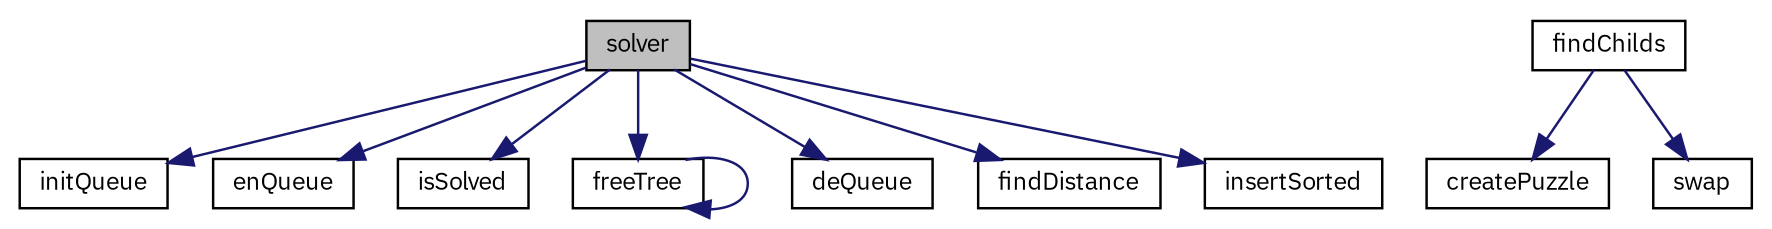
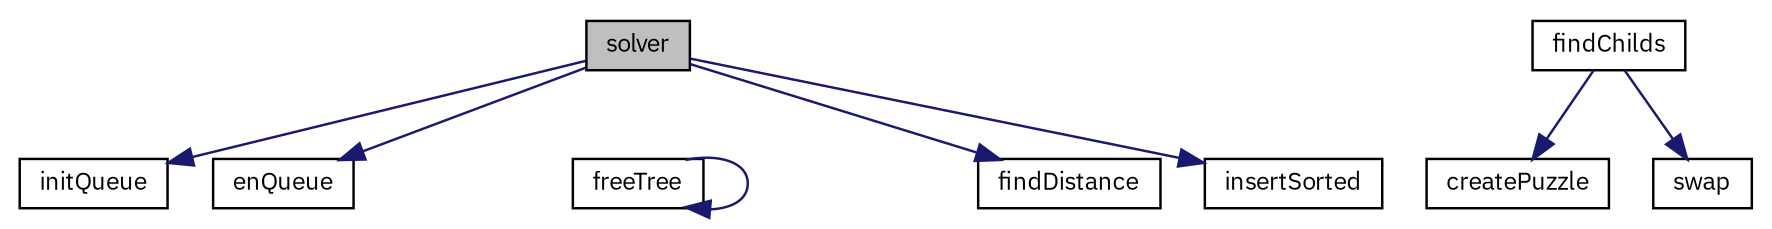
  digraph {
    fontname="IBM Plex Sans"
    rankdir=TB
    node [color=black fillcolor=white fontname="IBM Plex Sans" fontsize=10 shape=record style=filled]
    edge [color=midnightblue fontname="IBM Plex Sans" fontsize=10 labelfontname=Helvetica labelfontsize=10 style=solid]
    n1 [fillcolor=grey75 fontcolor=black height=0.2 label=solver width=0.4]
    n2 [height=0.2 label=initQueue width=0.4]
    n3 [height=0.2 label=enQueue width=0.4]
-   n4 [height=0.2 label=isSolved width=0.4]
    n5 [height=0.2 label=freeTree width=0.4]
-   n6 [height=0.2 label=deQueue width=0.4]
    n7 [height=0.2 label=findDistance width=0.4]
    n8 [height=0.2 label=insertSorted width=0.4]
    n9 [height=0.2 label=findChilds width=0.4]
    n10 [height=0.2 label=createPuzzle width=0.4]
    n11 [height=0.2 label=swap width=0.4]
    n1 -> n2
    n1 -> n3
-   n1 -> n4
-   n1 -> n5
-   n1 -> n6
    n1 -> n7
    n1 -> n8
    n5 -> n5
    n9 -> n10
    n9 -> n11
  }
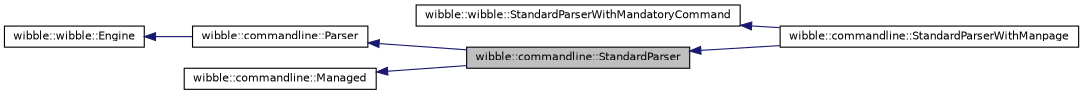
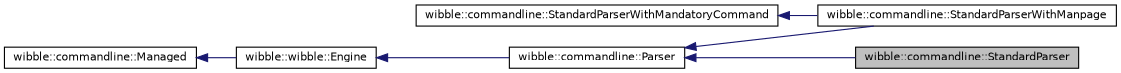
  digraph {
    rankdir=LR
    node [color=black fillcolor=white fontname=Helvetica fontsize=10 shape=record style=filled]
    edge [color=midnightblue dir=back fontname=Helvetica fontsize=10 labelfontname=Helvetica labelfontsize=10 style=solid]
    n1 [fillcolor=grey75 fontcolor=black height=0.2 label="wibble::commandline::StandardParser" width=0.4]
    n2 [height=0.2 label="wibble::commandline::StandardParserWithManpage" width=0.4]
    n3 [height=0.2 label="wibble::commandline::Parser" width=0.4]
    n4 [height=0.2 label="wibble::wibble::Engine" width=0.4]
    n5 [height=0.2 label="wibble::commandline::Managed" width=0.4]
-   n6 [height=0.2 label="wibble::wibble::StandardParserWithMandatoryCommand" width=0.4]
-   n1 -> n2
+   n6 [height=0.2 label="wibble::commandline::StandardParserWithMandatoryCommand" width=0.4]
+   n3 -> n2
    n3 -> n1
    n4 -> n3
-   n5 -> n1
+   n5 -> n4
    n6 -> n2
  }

> What this task involves:
Please rewrite the text lines of all the items above as one numbered list, omitting blank lines and leaving out the pictures.

> Problem solution:
1.   digraph {
2.     fontname="IBM Plex Sans"
3.     rankdir=TB
4.     node [color=black fillcolor=white fontname="IBM Plex Sans" fontsize=10 shape=record style=filled]
5.     edge [color=midnightblue fontname="IBM Plex Sans" fontsize=10 labelfontname=Helvetica labelfontsize=10 style=solid]
6.     n1 [fillcolor=grey75 fontcolor=black height=0.2 label=solver width=0.4]
7.     n2 [height=0.2 label=initQueue width=0.4]
8.     n3 [height=0.2 label=enQueue width=0.4]
9. -   n4 [height=0.2 label=isSolved width=0.4]
10.     n5 [height=0.2 label=freeTree width=0.4]
11. -   n6 [height=0.2 label=deQueue width=0.4]
12.     n7 [height=0.2 label=findDistance width=0.4]
13.     n8 [height=0.2 label=insertSorted width=0.4]
14.     n9 [height=0.2 label=findChilds width=0.4]
15.     n10 [height=0.2 label=createPuzzle width=0.4]
16.     n11 [height=0.2 label=swap width=0.4]
17.     n1 -> n2
18.     n1 -> n3
19. -   n1 -> n4
20. -   n1 -> n5
21. -   n1 -> n6
22.     n1 -> n7
23.     n1 -> n8
24.     n5 -> n5
25.     n9 -> n10
26.     n9 -> n11
27.   }
28.   digraph {
29.     rankdir=LR
30.     node [color=black fillcolor=white fontname=Helvetica fontsize=10 shape=record style=filled]
31.     edge [color=midnightblue dir=back fontname=Helvetica fontsize=10 labelfontname=Helvetica labelfontsize=10 style=solid]
32.     n1 [fillcolor=grey75 fontcolor=black height=0.2 label="wibble::commandline::StandardParser" width=0.4]
33.     n2 [height=0.2 label="wibble::commandline::StandardParserWithManpage" width=0.4]
34.     n3 [height=0.2 label="wibble::commandline::Parser" width=0.4]
35.     n4 [height=0.2 label="wibble::wibble::Engine" width=0.4]
36.     n5 [height=0.2 label="wibble::commandline::Managed" width=0.4]
37. -   n6 [height=0.2 label="wibble::wibble::StandardParserWithMandatoryCommand" width=0.4]
38. -   n1 -> n2
39. +   n6 [height=0.2 label="wibble::commandline::StandardParserWithMandatoryCommand" width=0.4]
40. +   n3 -> n2
41.     n3 -> n1
42.     n4 -> n3
43. -   n5 -> n1
44. +   n5 -> n4
45.     n6 -> n2
46.   }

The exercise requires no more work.